- Born: David Jeffrey Ricketts November 16, 1953 (age 72)
- Origin: Philadelphia, Pennsylvania, U.S.
- Genres: Rock; folk; pop;
- Occupation: Singer-songwriter; record producer;
- Instruments: Vocals; guitar; keyboards;
- Formerly of: David & David

= David Ricketts (musician) =

American musician and record producer (born 1953)

David Jeffrey Ricketts (born November 16, 1953) is an American musician and record producer.

Ricketts scored hits in the mid-1980s with David Baerwald in their group David & David, notably the track "Welcome to the Boomtown" from their only album Boomtown.

His romantic relationship with singer Toni Childs formed the basis for her critically acclaimed debut album, Union, which Ricketts co-wrote and produced. Union was nominated for several Grammy Awards.

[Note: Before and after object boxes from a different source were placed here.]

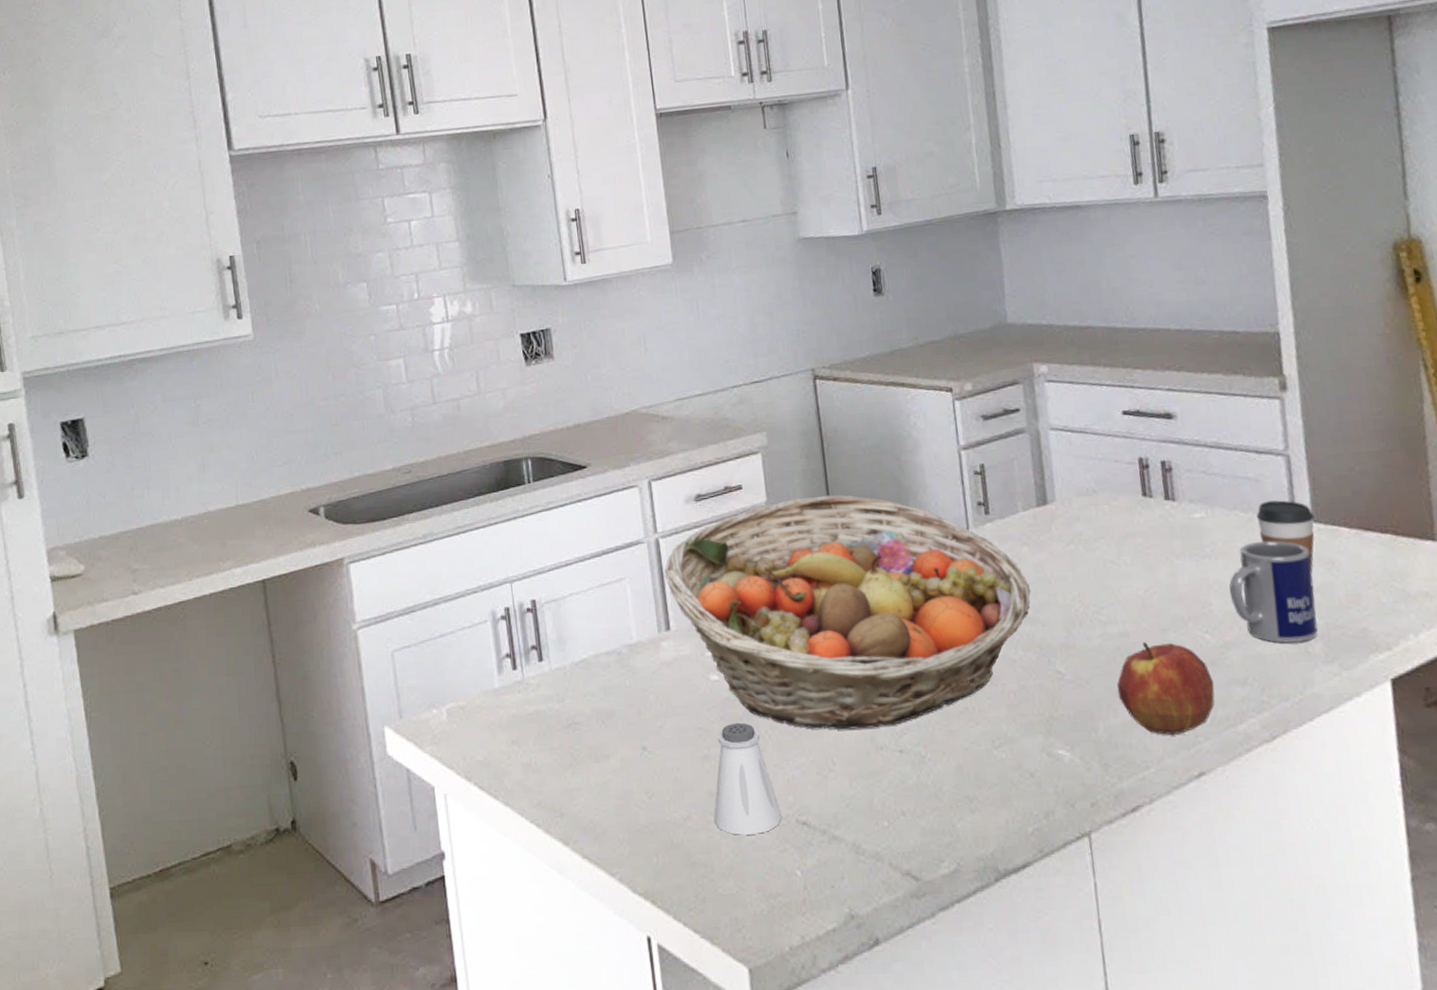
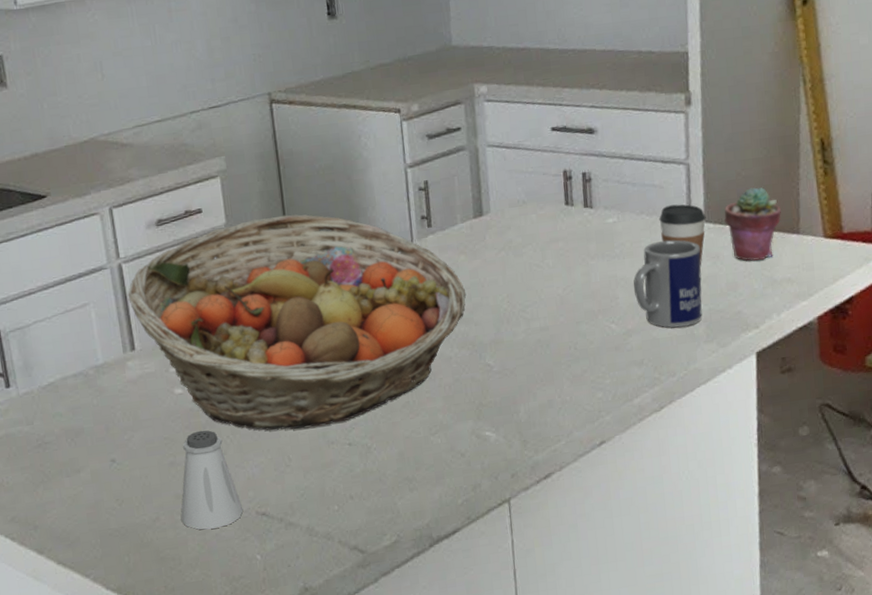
apple: present [1116,642,1215,735] -> none [536,333,617,412]
potted succulent: none [1336,484,1409,570] -> present [724,187,781,262]

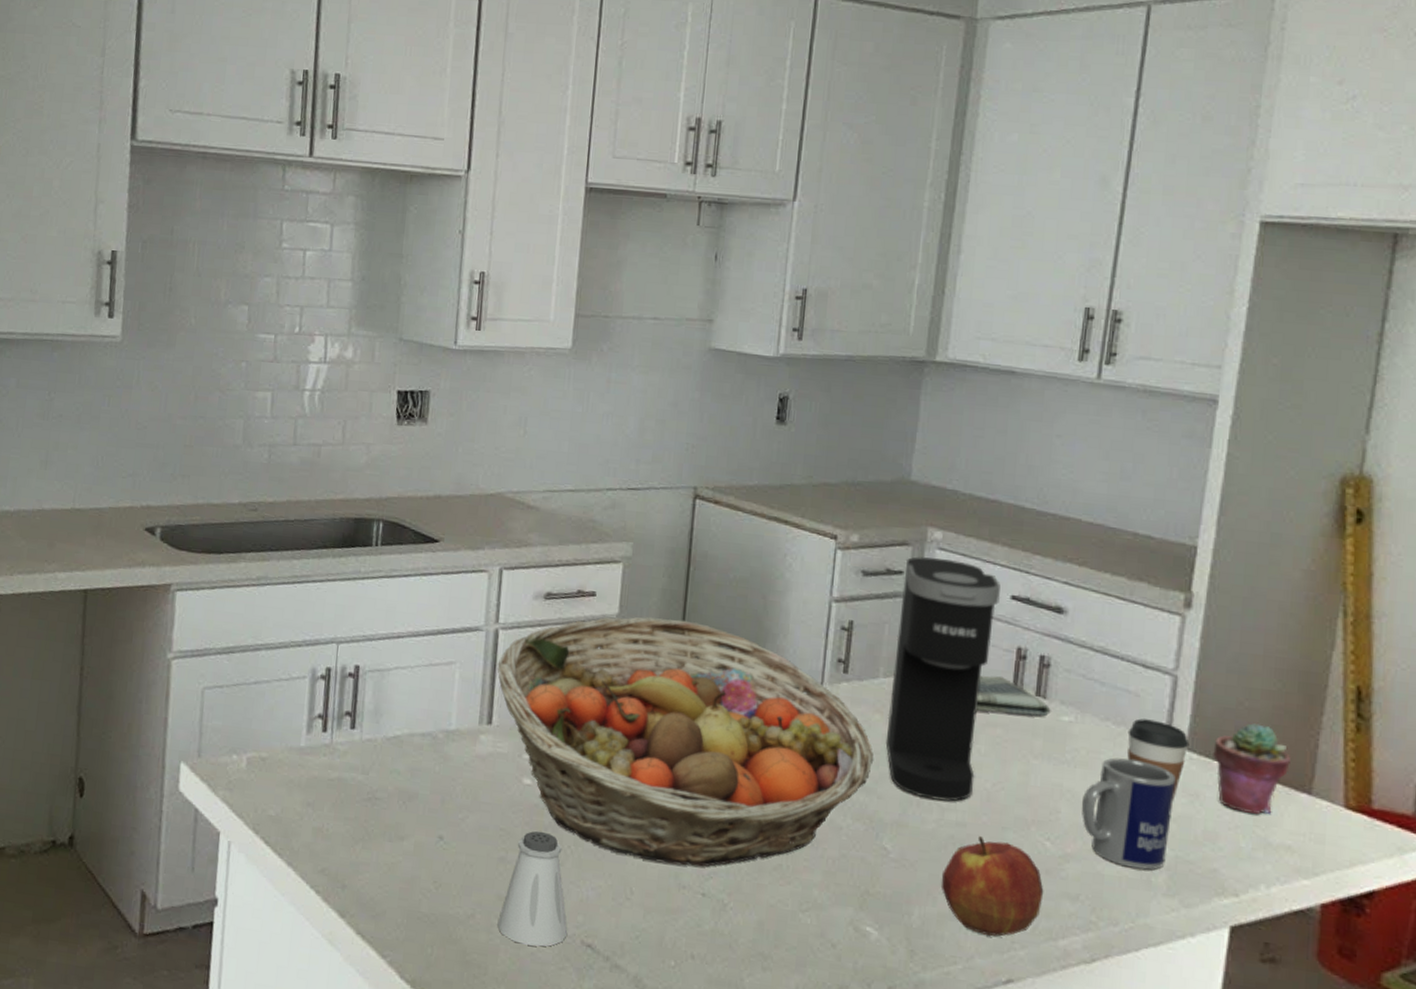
coffee maker: none [461,107,549,316] -> present [885,556,1001,801]
apple: none [536,333,617,412] -> present [941,836,1044,937]
dish towel: none [537,198,598,233] -> present [975,675,1051,717]

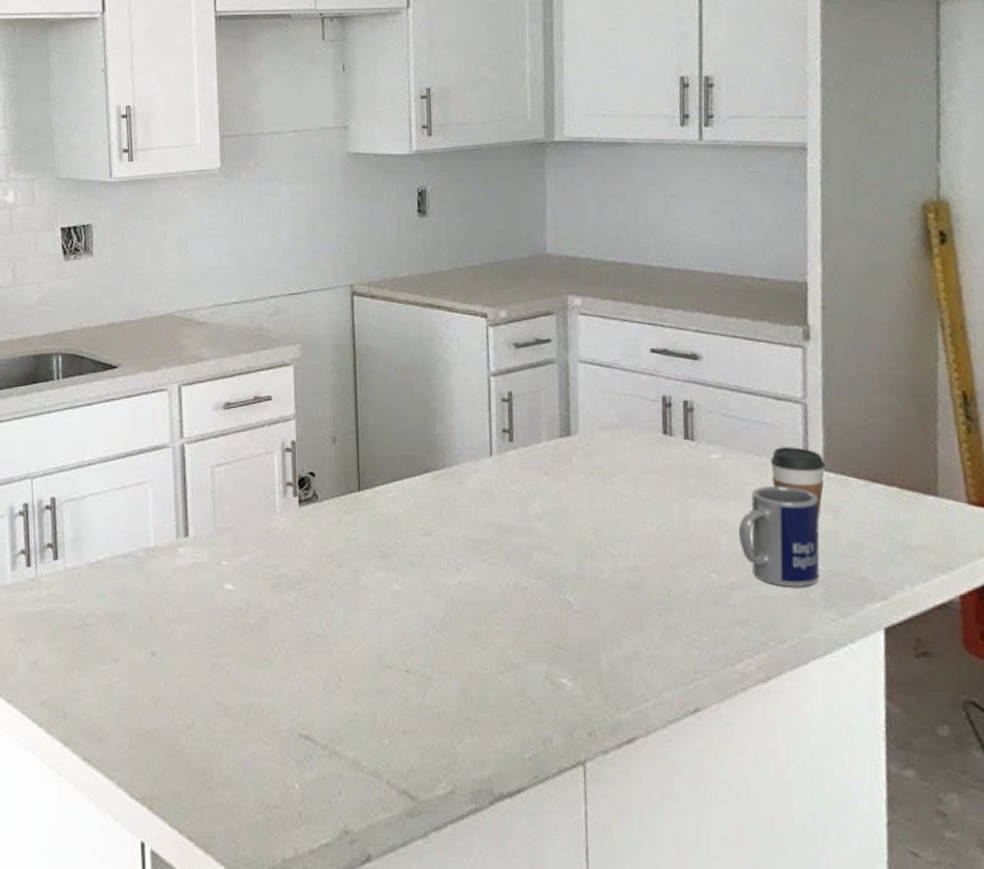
fruit basket: present [497,617,874,867] -> none [187,412,548,646]
saltshaker: present [497,831,568,947] -> none [217,633,285,745]
coffee maker: present [885,556,1001,801] -> none [551,323,641,549]
apple: present [941,836,1044,937] -> none [622,578,717,670]
dish towel: present [975,675,1051,717] -> none [632,426,700,461]
potted succulent: present [1213,723,1291,815] -> none [846,438,915,522]

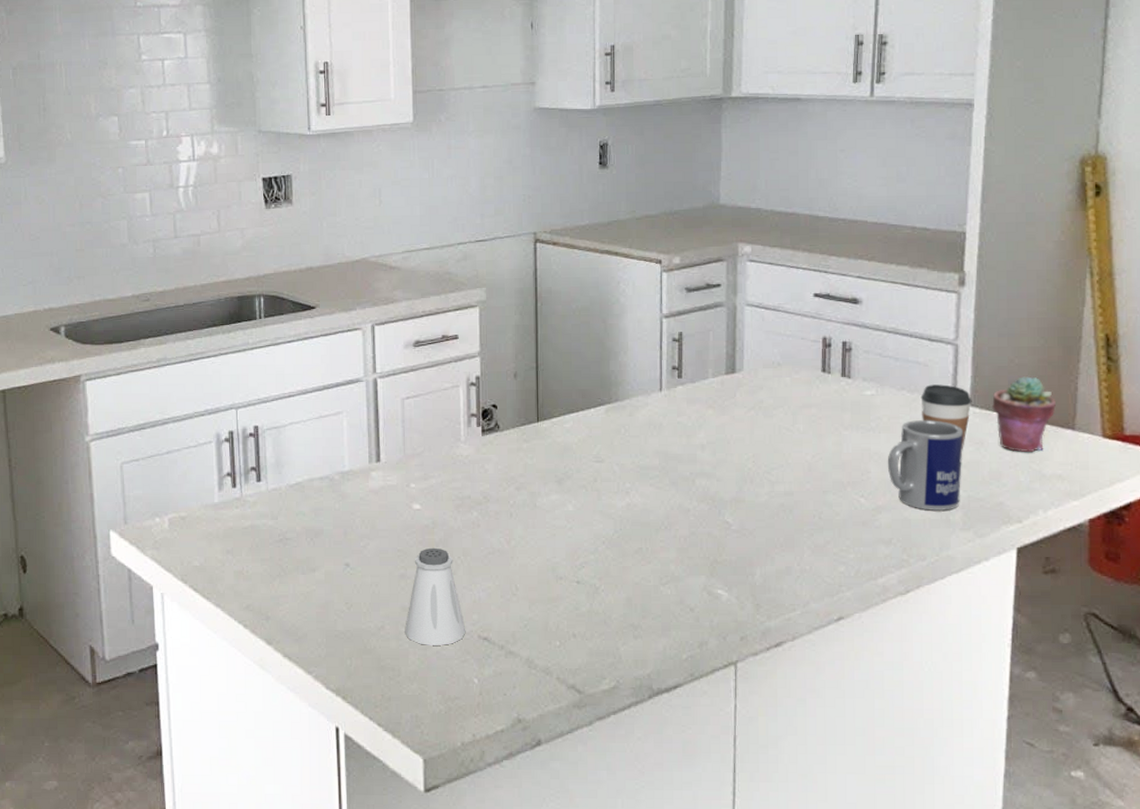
saltshaker: none [217,633,285,745] -> present [405,547,466,645]
potted succulent: none [846,438,915,522] -> present [992,376,1056,453]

He collaborated with Sheryl Crow on her debut Tuesday Night Music Club and is credited on the songs "Leaving Las Vegas" and "Strong Enough". Guitarist and songwriter Robbie Robertson tapped Ricketts to collaborate on Storyville, Robertson's second solo album.

He also produced and performed on Meredith Brooks' 1997 album, Blurring the Edges, which contained her hit "Bitch".

Ricketts won an Emmy for the song co-written with Eddie Free and Toni Childs, "Because You're Beautiful".